Items listed in a dataset
.....
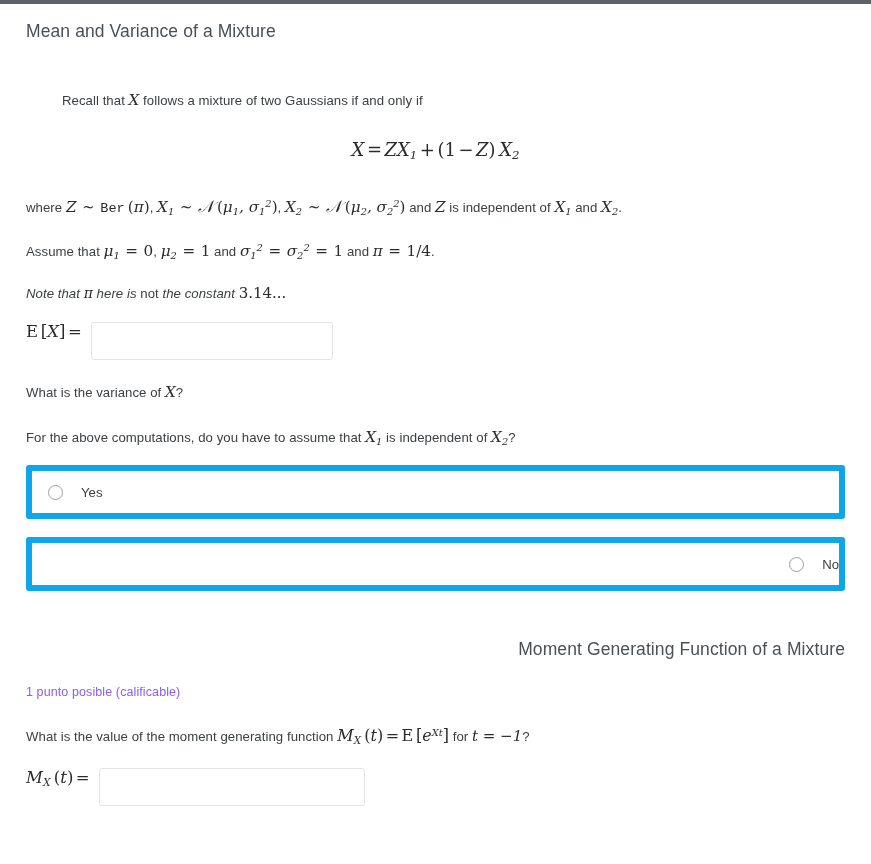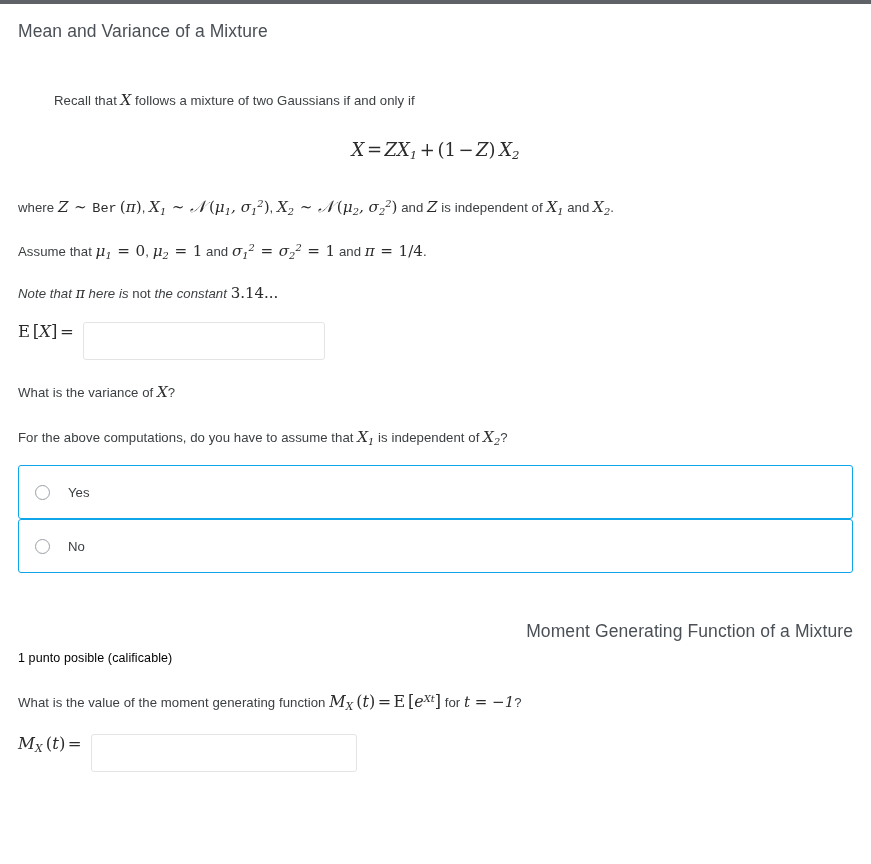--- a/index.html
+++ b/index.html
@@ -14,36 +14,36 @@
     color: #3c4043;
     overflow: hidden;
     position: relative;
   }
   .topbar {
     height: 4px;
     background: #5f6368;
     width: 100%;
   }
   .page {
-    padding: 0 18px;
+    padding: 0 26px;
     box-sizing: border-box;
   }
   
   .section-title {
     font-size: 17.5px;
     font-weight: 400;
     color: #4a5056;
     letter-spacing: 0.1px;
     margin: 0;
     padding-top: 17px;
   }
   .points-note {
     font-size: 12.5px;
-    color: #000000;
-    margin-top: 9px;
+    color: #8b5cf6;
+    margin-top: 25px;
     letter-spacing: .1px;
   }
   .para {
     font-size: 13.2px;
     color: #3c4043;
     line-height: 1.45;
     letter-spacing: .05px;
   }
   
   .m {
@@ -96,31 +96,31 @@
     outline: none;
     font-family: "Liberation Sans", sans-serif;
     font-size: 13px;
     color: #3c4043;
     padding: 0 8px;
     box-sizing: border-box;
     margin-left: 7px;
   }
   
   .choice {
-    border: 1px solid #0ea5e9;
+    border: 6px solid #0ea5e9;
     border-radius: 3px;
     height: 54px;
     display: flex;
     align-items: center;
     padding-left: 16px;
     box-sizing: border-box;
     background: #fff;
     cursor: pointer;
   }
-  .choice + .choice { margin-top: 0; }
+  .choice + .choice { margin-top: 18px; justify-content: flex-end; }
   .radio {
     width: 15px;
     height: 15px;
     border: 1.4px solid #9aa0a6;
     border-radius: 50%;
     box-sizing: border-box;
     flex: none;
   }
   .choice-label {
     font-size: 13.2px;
.....
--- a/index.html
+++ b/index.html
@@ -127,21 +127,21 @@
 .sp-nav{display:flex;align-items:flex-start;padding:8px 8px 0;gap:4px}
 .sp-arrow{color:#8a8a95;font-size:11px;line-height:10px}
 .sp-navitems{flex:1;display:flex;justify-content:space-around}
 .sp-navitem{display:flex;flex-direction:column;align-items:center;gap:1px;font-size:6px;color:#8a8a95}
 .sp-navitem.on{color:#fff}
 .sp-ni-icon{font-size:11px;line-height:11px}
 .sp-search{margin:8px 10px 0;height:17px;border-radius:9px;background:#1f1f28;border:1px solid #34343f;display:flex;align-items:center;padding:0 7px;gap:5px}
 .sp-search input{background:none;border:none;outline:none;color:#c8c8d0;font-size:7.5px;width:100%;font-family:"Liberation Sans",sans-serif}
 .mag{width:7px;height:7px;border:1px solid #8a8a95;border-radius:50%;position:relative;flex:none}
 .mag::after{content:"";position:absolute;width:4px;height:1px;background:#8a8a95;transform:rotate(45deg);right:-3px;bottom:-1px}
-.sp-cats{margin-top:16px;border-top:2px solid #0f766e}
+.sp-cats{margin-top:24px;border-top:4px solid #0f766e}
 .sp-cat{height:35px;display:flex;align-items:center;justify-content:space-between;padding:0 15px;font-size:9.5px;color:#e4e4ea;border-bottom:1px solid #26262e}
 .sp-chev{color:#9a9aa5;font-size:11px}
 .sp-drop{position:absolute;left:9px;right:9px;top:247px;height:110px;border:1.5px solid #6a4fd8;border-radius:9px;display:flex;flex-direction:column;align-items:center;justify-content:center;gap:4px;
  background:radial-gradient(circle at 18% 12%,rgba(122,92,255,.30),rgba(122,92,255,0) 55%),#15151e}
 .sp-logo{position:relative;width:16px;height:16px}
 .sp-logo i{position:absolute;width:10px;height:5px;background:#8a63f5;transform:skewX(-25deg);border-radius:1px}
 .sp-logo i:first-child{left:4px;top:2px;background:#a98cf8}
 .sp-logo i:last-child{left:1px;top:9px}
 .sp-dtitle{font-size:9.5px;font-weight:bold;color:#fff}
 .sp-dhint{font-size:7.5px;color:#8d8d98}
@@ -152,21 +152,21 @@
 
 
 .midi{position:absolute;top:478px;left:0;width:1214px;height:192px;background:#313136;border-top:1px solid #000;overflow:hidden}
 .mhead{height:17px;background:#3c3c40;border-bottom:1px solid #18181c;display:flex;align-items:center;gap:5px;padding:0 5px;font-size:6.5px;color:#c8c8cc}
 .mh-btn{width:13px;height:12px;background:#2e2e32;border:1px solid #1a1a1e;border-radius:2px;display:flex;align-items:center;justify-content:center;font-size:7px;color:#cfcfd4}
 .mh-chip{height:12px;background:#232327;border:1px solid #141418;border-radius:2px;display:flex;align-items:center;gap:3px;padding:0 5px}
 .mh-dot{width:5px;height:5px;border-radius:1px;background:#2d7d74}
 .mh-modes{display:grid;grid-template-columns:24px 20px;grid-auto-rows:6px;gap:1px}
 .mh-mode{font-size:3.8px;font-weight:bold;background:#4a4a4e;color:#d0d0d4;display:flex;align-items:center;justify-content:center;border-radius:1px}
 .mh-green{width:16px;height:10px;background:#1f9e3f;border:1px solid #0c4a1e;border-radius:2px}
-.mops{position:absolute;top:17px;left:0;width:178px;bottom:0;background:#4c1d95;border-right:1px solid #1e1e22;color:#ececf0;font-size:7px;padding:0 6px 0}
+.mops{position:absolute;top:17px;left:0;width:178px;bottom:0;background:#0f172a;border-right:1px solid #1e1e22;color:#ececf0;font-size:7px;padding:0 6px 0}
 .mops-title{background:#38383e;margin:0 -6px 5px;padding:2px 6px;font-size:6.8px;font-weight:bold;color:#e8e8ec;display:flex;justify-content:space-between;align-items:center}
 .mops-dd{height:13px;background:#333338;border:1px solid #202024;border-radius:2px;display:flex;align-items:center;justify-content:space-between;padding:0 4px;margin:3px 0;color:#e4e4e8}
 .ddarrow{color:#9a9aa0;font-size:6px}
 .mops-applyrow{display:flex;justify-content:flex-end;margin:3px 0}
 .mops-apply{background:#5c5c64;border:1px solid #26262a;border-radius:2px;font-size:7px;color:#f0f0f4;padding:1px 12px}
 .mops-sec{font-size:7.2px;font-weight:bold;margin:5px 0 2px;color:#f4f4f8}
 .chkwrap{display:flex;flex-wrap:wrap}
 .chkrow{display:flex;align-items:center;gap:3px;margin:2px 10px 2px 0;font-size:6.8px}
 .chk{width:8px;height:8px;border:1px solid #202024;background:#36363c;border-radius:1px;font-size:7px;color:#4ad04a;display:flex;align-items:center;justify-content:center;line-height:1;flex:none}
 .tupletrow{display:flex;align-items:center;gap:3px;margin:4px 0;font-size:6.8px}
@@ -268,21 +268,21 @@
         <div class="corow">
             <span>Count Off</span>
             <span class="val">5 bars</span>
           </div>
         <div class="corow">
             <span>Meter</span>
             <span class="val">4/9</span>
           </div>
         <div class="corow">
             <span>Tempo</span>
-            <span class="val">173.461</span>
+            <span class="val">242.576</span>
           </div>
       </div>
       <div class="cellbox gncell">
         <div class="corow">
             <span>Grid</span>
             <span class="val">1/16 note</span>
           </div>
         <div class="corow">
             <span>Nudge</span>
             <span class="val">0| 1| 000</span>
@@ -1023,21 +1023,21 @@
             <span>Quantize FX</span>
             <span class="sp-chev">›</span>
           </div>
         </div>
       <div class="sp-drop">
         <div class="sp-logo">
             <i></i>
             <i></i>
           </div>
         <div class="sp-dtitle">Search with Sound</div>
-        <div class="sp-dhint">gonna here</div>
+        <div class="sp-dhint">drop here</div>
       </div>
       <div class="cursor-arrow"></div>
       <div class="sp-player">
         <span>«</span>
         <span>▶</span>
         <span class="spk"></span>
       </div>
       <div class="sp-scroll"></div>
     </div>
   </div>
.....
EXERCISE DETAILS: Report back each line of the entries that holds the string "Liberation".

SOLUTION TO THE PROBLEM:
     font-family: "Liberation Sans", sans-serif;
 .sp-search input{background:none;border:none;outline:none;color:#c8c8d0;font-size:7.5px;width:100%;font-family:"Liberation Sans",sans-serif}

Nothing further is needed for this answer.